Problem details → Please rewrite the material from the line with "How many categories are shown in the chart?" through the end of the material, replacing "chart" with "graph" and leaving everything else unchanged. Omit the pictures from your answer.

The records →
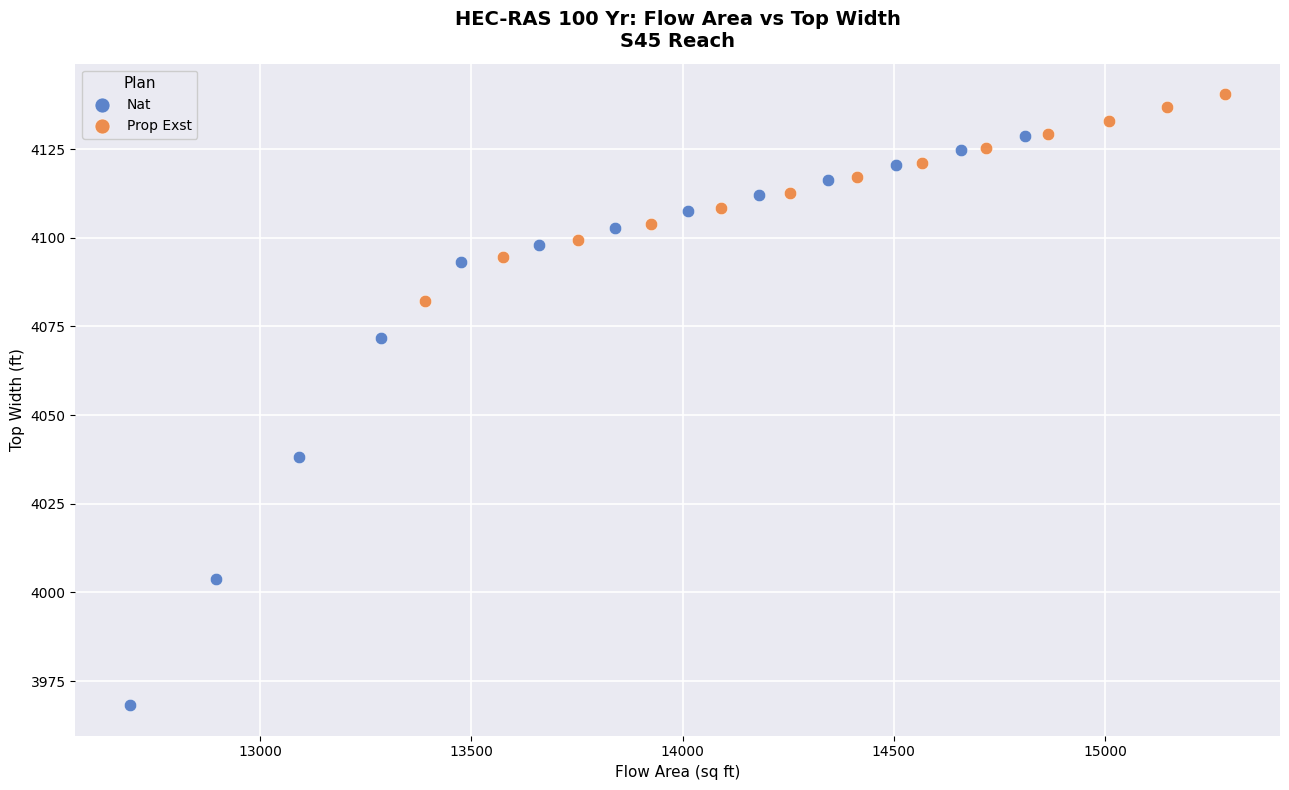

Which series reaches the maximum Y coordinate?

Prop Exst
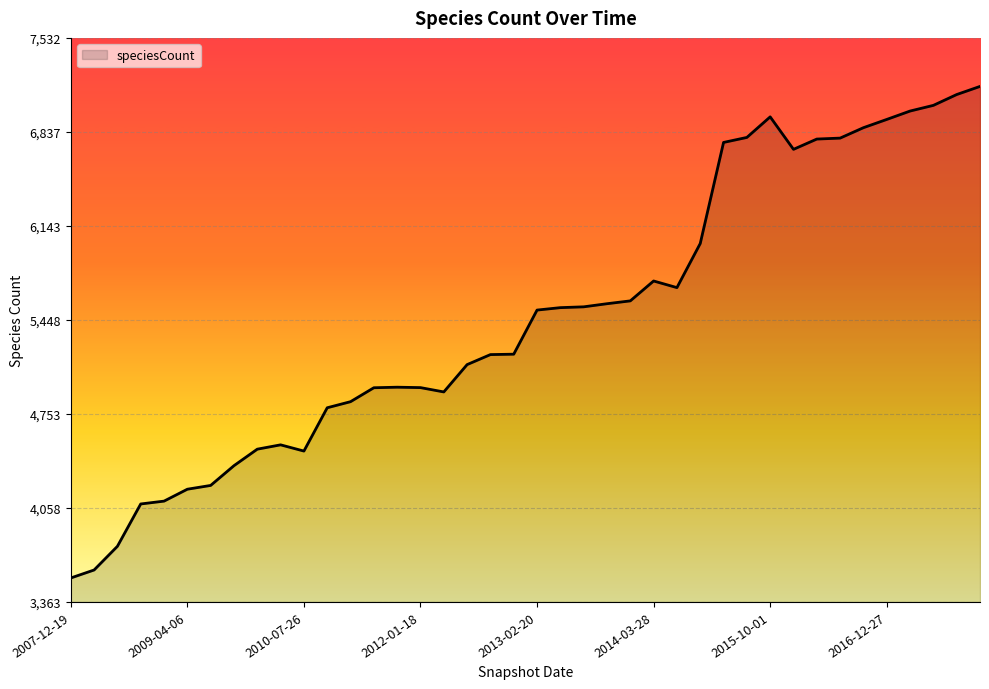

True or false: the data has more than 2 interior local peaks.

True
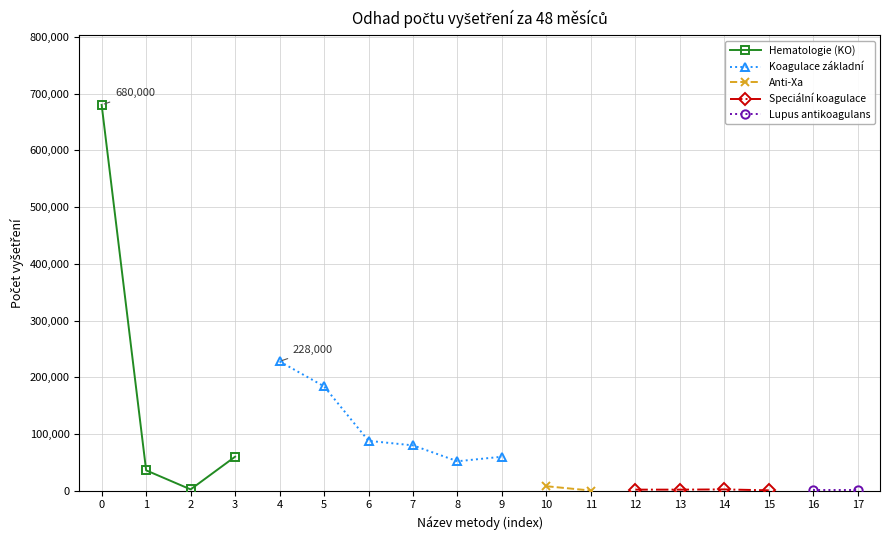

How many categories are shown in the chart?

18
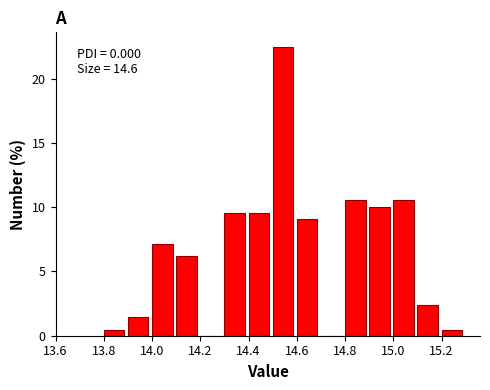

Which range on the x-axis has the tallest bar?

14.5 to 14.6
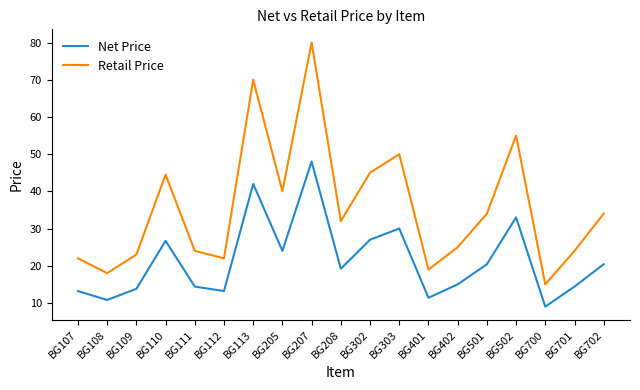

Which label corresponds to the largest value in the chart?

BG207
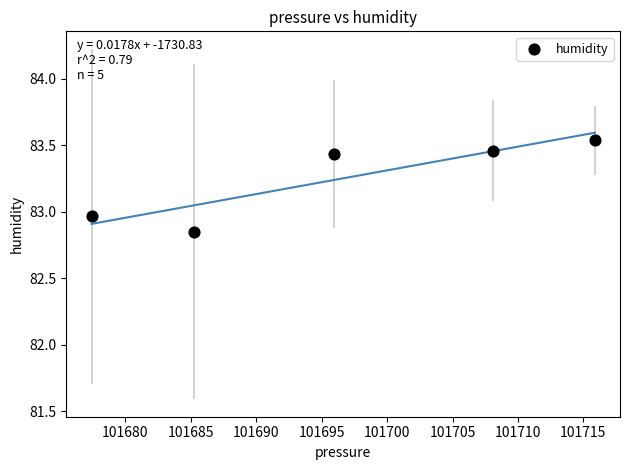

What is the average X value?

101696.5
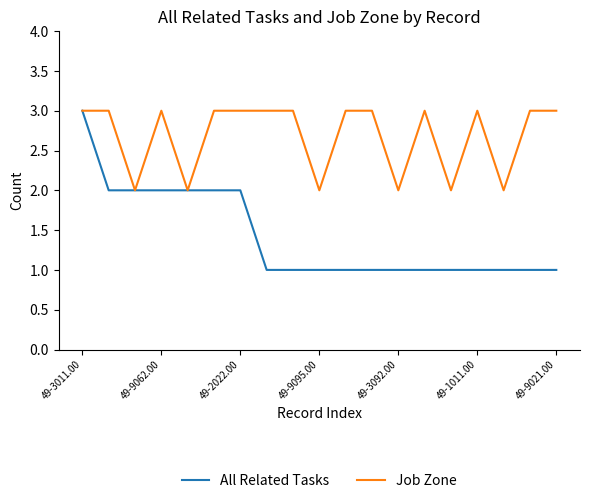

Rank the series by their average value, from lowest to highest.

All Related Tasks, Job Zone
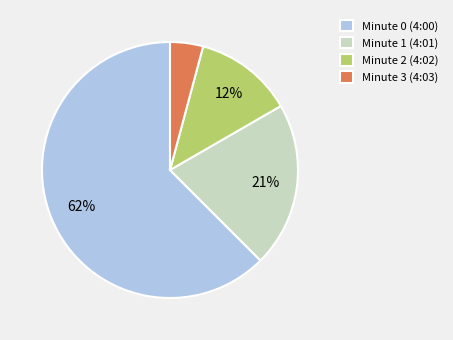

Which slice is the largest?

Minute 0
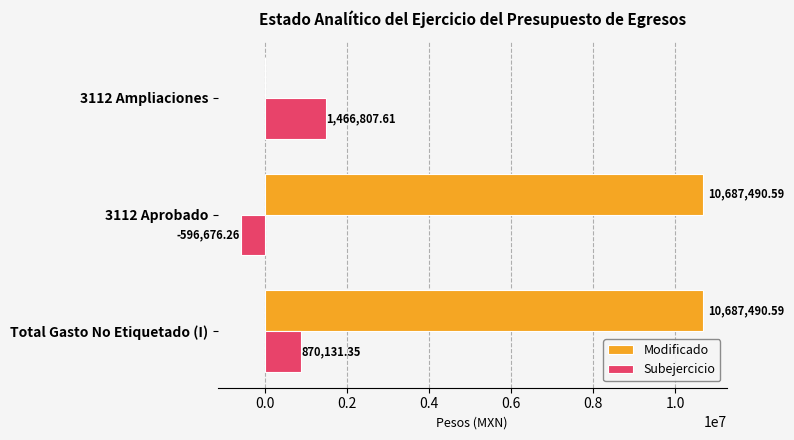

What is the sum of all Modificado values?

21374981.2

Exercise solution →
How many categories are shown in the graph?

18

Which range on the x-axis has the tallest bar?

14.5 to 14.6

Which label corresponds to the largest value in the graph?

BG207

What is the average X value?

101696.5

Rank the series by their average value, from lowest to highest.

All Related Tasks, Job Zone

Which slice is the largest?

Minute 0

What is the sum of all Modificado values?

21374981.2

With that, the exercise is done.